(Stored entries)
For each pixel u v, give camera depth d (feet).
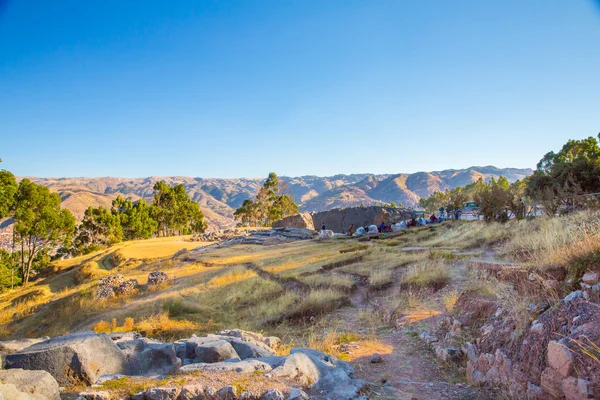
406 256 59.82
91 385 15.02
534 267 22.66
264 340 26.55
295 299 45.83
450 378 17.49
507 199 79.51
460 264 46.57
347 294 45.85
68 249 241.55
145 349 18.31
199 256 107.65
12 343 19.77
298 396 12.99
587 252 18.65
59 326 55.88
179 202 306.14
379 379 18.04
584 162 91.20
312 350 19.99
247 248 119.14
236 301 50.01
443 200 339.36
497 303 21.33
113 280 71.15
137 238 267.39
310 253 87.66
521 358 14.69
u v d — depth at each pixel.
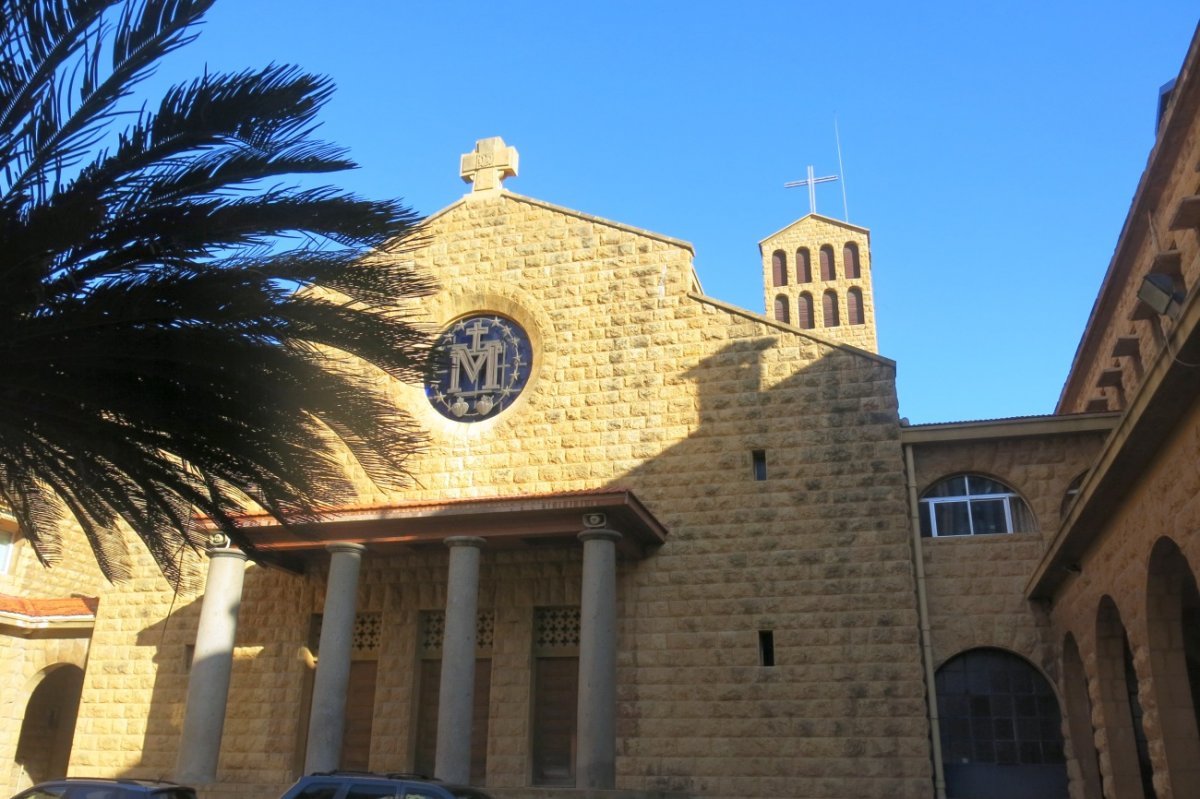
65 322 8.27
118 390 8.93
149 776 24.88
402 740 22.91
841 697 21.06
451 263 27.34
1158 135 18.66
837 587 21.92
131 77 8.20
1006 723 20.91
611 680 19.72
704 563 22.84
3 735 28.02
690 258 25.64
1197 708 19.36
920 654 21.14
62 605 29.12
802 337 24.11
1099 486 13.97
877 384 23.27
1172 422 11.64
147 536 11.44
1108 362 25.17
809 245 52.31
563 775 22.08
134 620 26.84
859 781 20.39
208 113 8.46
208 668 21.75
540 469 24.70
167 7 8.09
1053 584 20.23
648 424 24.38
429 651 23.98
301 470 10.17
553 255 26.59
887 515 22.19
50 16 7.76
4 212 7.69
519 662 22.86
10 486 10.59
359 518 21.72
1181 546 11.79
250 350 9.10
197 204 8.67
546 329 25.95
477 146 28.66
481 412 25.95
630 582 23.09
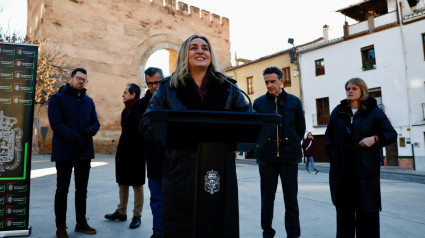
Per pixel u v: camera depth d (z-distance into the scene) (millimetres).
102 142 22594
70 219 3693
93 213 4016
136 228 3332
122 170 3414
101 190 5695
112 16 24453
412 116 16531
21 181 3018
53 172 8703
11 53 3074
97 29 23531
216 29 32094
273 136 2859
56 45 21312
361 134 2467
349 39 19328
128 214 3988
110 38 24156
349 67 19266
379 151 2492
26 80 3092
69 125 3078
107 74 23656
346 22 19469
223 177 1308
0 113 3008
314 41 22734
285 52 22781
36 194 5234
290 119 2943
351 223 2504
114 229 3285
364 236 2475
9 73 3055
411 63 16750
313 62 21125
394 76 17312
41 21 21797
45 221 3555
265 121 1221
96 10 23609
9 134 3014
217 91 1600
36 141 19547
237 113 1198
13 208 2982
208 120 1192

Work request: The entries above need to be output again in full, exactly, and without pictures.

Written response:
For each pixel u v, give camera depth d (feet).
406 256 59.82
91 385 15.02
534 267 22.66
264 340 26.55
295 299 45.83
450 378 17.49
507 199 79.51
460 264 46.57
347 294 45.85
68 249 241.55
145 349 18.31
199 256 107.65
12 343 19.77
298 396 12.99
587 252 18.65
59 326 55.88
179 202 306.14
379 379 18.04
584 162 91.20
312 350 19.99
247 248 119.14
236 301 50.01
443 200 339.36
497 303 21.33
113 280 71.15
137 238 267.39
310 253 87.66
521 358 14.69
u v d — depth at each pixel.
65 322 8.27
118 390 8.93
149 776 24.88
402 740 22.91
841 697 21.06
451 263 27.34
1158 135 18.66
837 587 21.92
131 77 8.20
1006 723 20.91
611 680 19.72
704 563 22.84
3 735 28.02
690 258 25.64
1197 708 19.36
920 654 21.14
62 605 29.12
802 337 24.11
1099 486 13.97
877 384 23.27
1172 422 11.64
147 536 11.44
1108 362 25.17
809 245 52.31
563 775 22.08
134 620 26.84
859 781 20.39
208 113 8.46
208 668 21.75
540 469 24.70
167 7 8.09
1053 584 20.23
648 424 24.38
429 651 23.98
301 470 10.17
553 255 26.59
887 515 22.19
50 16 7.76
4 212 7.69
519 662 22.86
10 486 10.59
359 518 21.72
1181 546 11.79
250 350 9.10
197 204 8.67
546 329 25.95
477 146 28.66
481 412 25.95
630 582 23.09
Per pixel u v: camera depth d (z-distance into the scene) (millimetres).
102 142 22594
70 219 3693
93 213 4016
136 228 3332
122 170 3414
101 190 5695
112 16 24453
412 116 16531
21 181 3018
53 172 8703
11 53 3074
97 29 23531
216 29 32094
273 136 2859
56 45 21312
361 134 2467
349 39 19328
128 214 3988
110 38 24156
349 67 19266
379 151 2492
26 80 3092
69 125 3078
107 74 23656
346 22 19469
223 177 1308
0 113 3008
314 41 22734
285 52 22781
36 194 5234
290 119 2943
351 223 2504
114 229 3285
364 236 2475
9 73 3055
411 63 16750
313 62 21125
394 76 17312
41 21 21797
45 221 3555
265 121 1221
96 10 23609
9 134 3014
217 91 1600
36 141 19547
237 113 1198
13 208 2982
208 120 1192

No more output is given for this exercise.